## Task instructions:
All entries must be given again exactly as written.

## Information given:
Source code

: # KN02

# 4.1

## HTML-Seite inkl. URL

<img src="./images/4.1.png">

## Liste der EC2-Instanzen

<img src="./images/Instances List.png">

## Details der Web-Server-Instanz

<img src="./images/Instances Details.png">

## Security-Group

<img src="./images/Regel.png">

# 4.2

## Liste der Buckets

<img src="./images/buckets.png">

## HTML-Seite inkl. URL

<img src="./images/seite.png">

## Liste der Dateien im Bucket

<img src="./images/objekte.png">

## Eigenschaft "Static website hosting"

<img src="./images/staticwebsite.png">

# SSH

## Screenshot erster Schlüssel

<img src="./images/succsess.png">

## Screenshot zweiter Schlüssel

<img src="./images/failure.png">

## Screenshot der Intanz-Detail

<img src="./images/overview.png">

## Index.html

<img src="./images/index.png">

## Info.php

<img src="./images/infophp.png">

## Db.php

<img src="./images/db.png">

## Solution:
Source code

: # KN02

# 4.1

## HTML-Seite inkl. URL

<img src="./images/4.1.png">

## Liste der EC2-Instanzen

<img src="./images/Instances List.png">

## Details der Web-Server-Instanz

<img src="./images/Instances Details.png">

## Security-Group

<img src="./images/Regel.png">

# 4.2

## Liste der Buckets

<img src="./images/buckets.png">

## HTML-Seite inkl. URL

<img src="./images/seite.png">

## Liste der Dateien im Bucket

<img src="./images/objekte.png">

## Eigenschaft "Static website hosting"

<img src="./images/staticwebsite.png">

# SSH

## Screenshot erster Schlüssel

<img src="./images/succsess.png">

## Screenshot zweiter Schlüssel

<img src="./images/failure.png">

## Screenshot der Intanz-Detail

<img src="./images/overview.png">

## Index.html

<img src="./images/index.png">

## Info.php

<img src="./images/infophp.png">

## Db.php

<img src="./images/db.png">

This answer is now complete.